[AVAILABLE DATA — start]

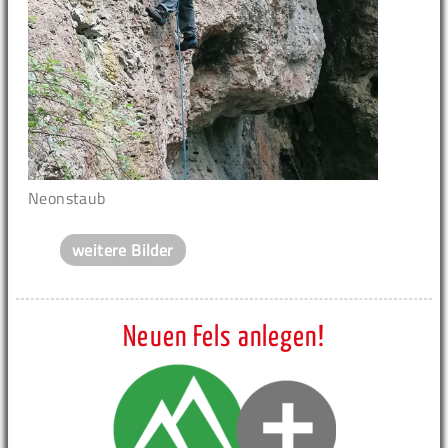
Neonstaub
weitere Bilder
Neuen Fels anlegen!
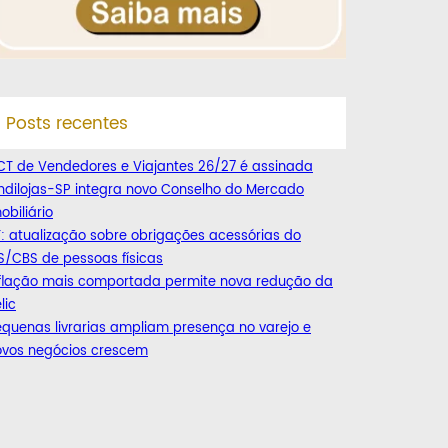
Posts recentes
CT de Vendedores e Viajantes 26/27 é assinada
ndilojas-SP integra novo Conselho do Mercado
obiliário
: atualização sobre obrigações acessórias do
S/CBS de pessoas físicas
nflação mais comportada permite nova redução da
lic
quenas livrarias ampliam presença no varejo e
ovos negócios crescem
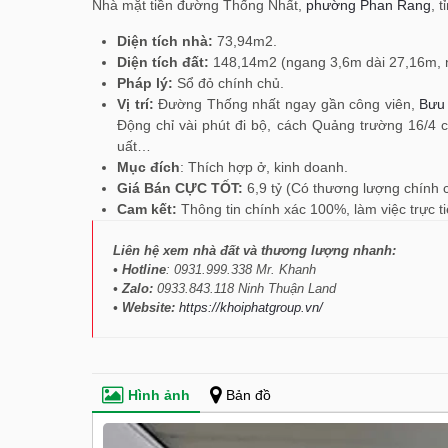
Nhà mặt tiền đường Thống Nhất,
phường Phan Rang
, 
Diện tích nhà:
73,94m2.
Diện tích đất:
148,14m2 (ngang 3,6m dài 27,16m, 
Pháp lý:
Sổ đỏ chính chủ.
Vị trí:
Đường Thống nhất ngay gần công viên,
Bưu
Động chỉ vài phút đi bộ, cách Quảng trường 16/4 
uất…
Mục đích
: Thích hợp ở, kinh doanh.
Giá Bán CỰC TỐT:
6,9 tỷ (Có thương lượng chính 
Cam kết:
Thông tin chính xác 100%, làm việc trực ti
Liên hệ xem nhà đất và thương lượng nhanh:
• Hotline
: 0931.999.338 Mr. Khanh
• Zalo:
0933.843.118 Ninh Thuận Land
• Website:
https://khoiphatgroup.vn/
Hình ảnh
Bản đồ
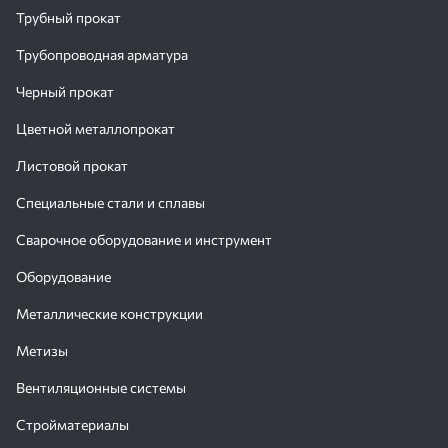
Трубный прокат
Трубопроводная арматура
Черный прокат
Цветной металлопрокат
Листовой прокат
Специальные стали и сплавы
Сварочное оборудование и инструмент
Оборудование
Металлические конструкции
Метизы
Вентиляционные системы
Стройматериалы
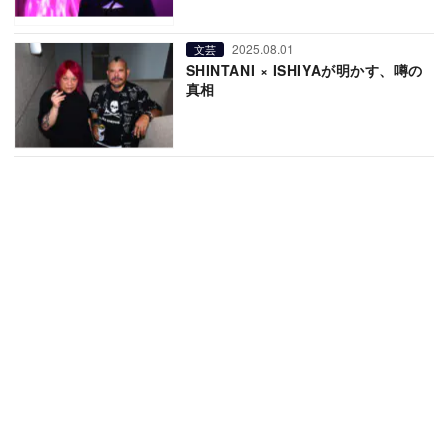
2025.08.01
文芸
SHINTANI × ISHIYAが明かす、噂の
真相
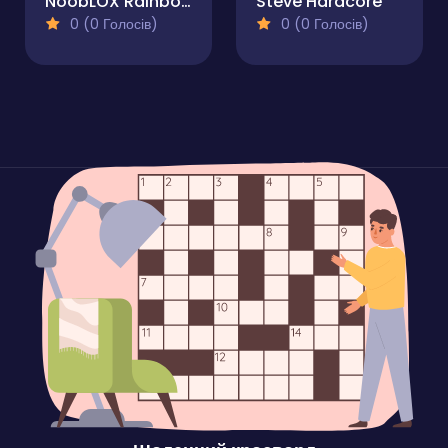
NoobLOX Rainbow Friends
Steve Hardcore
0 (0 Голосів)
0 (0 Голосів)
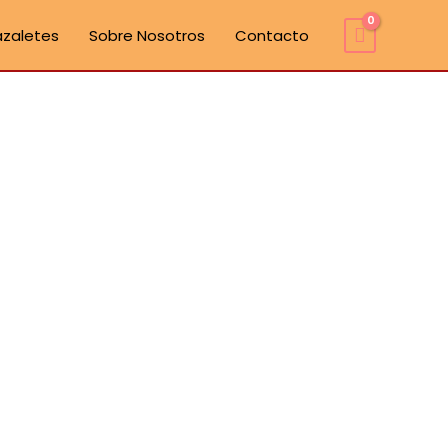
azaletes
Sobre Nosotros
Contacto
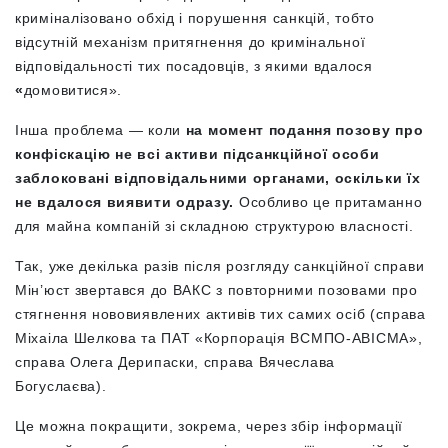
криміналізовано обхід і порушення санкцій, тобто
відсутній механізм притягнення до кримінальної
відповідальності тих посадовців, з якими вдалося
«
домовитися».
Інша проблема — коли
на момент подання позову про
конфіскацію не всі активи підсанкційної особи
заблоковані відповідальними органами, оскільки їх
не вдалося виявити одразу.
Особливо це притаманно
для майна компаній зі складною структурою власності.
Так, уже декілька разів після розгляду санкційної справи
Мін’юст звертався до ВАКС з повторними позовами про
стягнення нововиявлених активів тих самих осіб (справа
Міхаіла Шелкова та ПАТ «Корпорація ВСМПО-АВІСМА»,
справа Олега Дерипаски, справа Вячеслава
Богуслаєва).
Це можна покращити, зокрема, через збір інформації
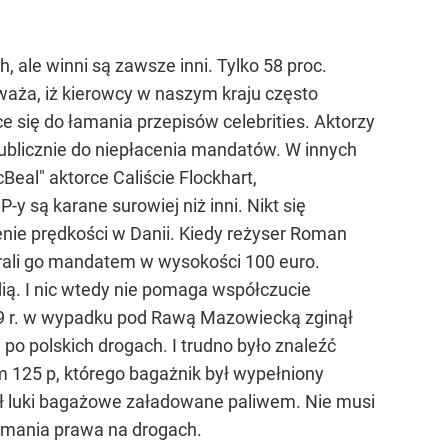
e winni są zawsze inni. Tylko 58 proc.
uważa, iż kierowcy w naszym kraju często
e się do łamania przepisów celebrities. Aktorzy
publicznie do niepłacenia mandatów. W innych
Beal" aktorce Caliście Flockhart,
-y są karane surowiej niż inni. Nikt się
enie prędkości w Danii. Kiedy reżyser Roman
arali go mandatem w wysokości 100 euro.
ią. I nic wtedy nie pomaga współczucie
89 r. w wypadku pod Rawą Mazowiecką zginął
po polskich drogach. I trudno było znaleźć
m 125 p, którego bagażnik był wypełniony
miał luki bagażowe załadowane paliwem. Nie musi
łamania prawa na drogach.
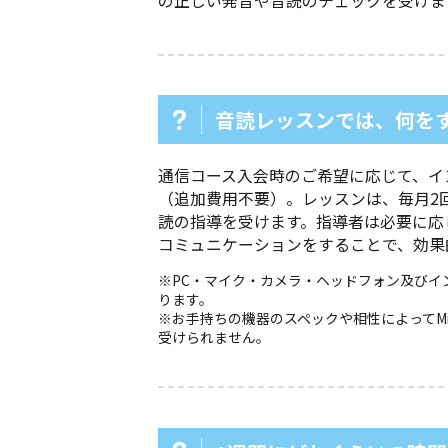
の正しい発音や音読のチェックを受けま
音読レッスンでは、何を
通信コース入会時のご希望に応じて、イ
（追加費用不要）。レッスンは、毎月2回
読の指導を受けます。指導者は必要に応
コミュニケーションをすることで、効果
※PC・マイク・カメラ・ヘッドフォン及びイ
ります。
※お手持ちの機器のスペックや相性によってMicr
受けられません。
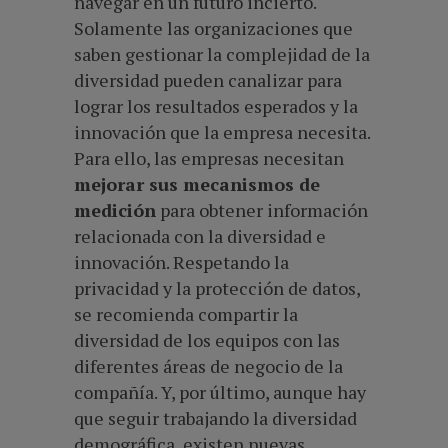
navegar en un futuro incierto.
Solamente las organizaciones que
saben gestionar la complejidad de la
diversidad pueden canalizar para
lograr los resultados esperados y la
innovación que la empresa necesita.
Para ello, las empresas necesitan
mejorar sus mecanismos de
medición
para obtener información
relacionada con la diversidad e
innovación. Respetando la
privacidad y la protección de datos,
se recomienda compartir la
diversidad de los equipos con las
diferentes áreas de negocio de la
compañía. Y, por último, aunque hay
que seguir trabajando la diversidad
demográfica, existen nuevas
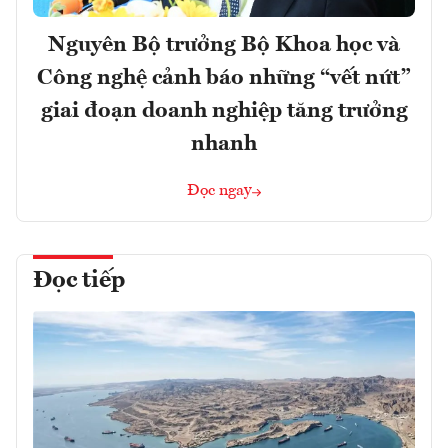
Nguyên Bộ trưởng Bộ Khoa học và
Công nghệ cảnh báo những “vết nứt”
giai đoạn doanh nghiệp tăng trưởng
nhanh
Đọc ngay
Đọc tiếp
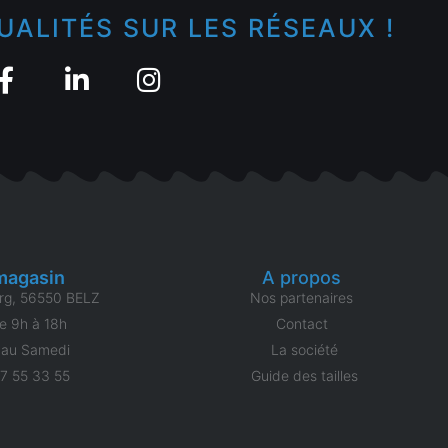
UALITÉS SUR LES RÉSEAUX !
magasin
A propos
rg, 56550 BELZ
Nos partenaires
e 9h à 18h
Contact
 au Samedi
La société
97 55 33 55
Guide des tailles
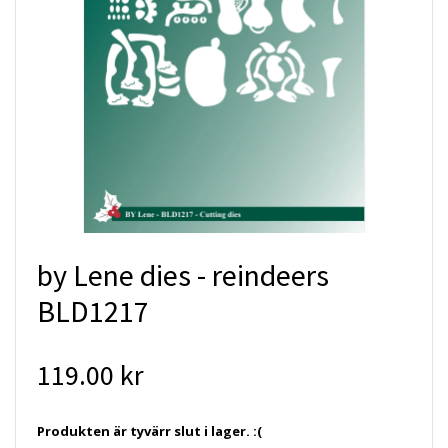
by Lene dies - reindeers
BLD1217
119.00 kr
Produkten är tyvärr slut i lager. :(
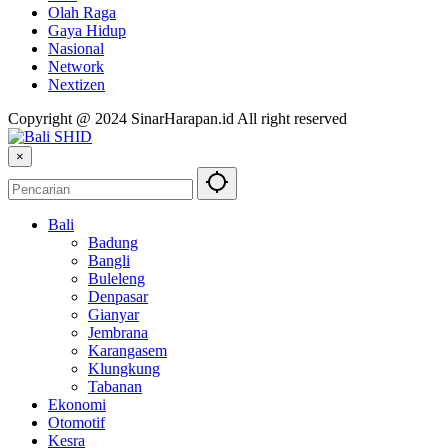
Olah Raga
Gaya Hidup
Nasional
Network
Nextizen
Copyright @ 2024 SinarHarapan.id All right reserved
×
Bali
Badung
Bangli
Buleleng
Denpasar
Gianyar
Jembrana
Karangasem
Klungkung
Tabanan
Ekonomi
Otomotif
Kesra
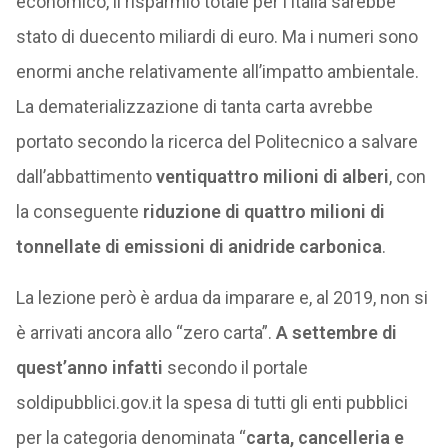
economico, il risparmio totale per l’Italia sarebbe
stato di duecento miliardi di euro. Ma i numeri sono
enormi anche relativamente all’impatto ambientale.
La dematerializzazione di tanta carta avrebbe
portato secondo la ricerca del Politecnico a salvare
dall’abbattimento
ventiquattro milioni di alberi
, con
la conseguente
riduzione di quattro milioni di
tonnellate di emissioni di anidride carbonica
.
La lezione però è ardua da imparare e, al 2019, non si
è arrivati ancora allo “zero carta”.
A settembre di
quest’anno infatti
secondo il portale
soldipubblici.gov.it la spesa di tutti gli enti pubblici
per la categoria denominata “
carta, cancelleria e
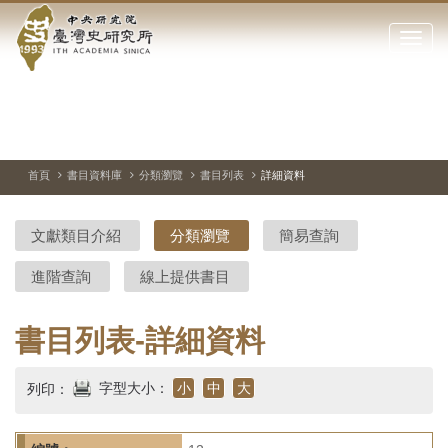
中
跳
到
點
央
主
擊
要
開
研
內
啟
容
或
究
切
上
下
主
區
換
一
一
圖
關
暫
張
張
連
塊
閉
停、
圖
圖
結
院-
播
片
片
首頁
書目資料庫
分類瀏覽
書目列表
詳細資料
網
放
站
臺
主
文獻類目介紹
分類瀏覽
簡易查詢
要
灣
選
進階查詢
線上提供書目
單
史
研
書目列表-詳細資料
究
字型大小：
小
中
大
列印：
所-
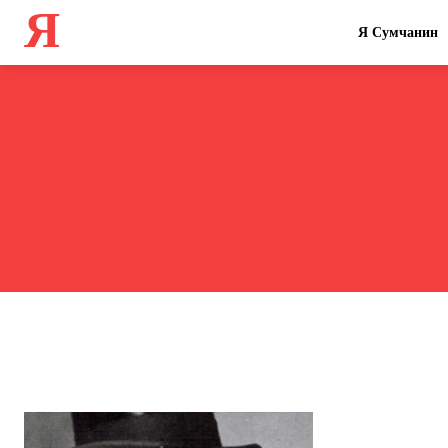
Я
Я Сумчанин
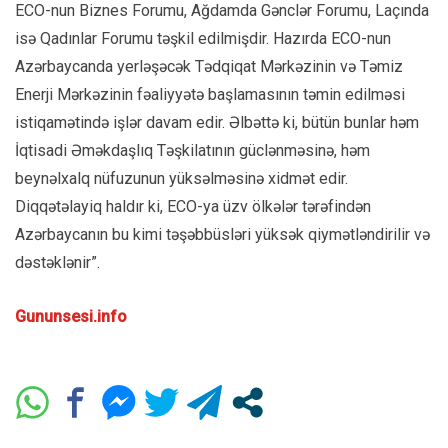
ECO-nun Biznes Forumu, Ağdamda Gənclər Forumu, Laçında
isə Qadınlar Forumu təşkil edilmişdir. Hazırda ECO-nun
Azərbaycanda yerləşəcək Tədqiqat Mərkəzinin və Təmiz
Enerji Mərkəzinin fəaliyyətə başlamasının təmin edilməsi
istiqamətində işlər davam edir. Əlbəttə ki, bütün bunlar həm
İqtisadi Əməkdaşlıq Təşkilatının güclənməsinə, həm
beynəlxalq nüfuzunun yüksəlməsinə xidmət edir.
Diqqətəlayiq haldır ki, ECO-ya üzv ölkələr tərəfindən
Azərbaycanın bu kimi təşəbbüsləri yüksək qiymətləndirilir və
dəstəklənir”.
Gununsesi.info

[AVAILABLE DATA — finish]

:: THE PROBLEM ::
Take every line from the data that contains the word "drogach".

:: TASK RESULT ::
po polskich drogach. I trudno było znaleźć
łamania prawa na drogach.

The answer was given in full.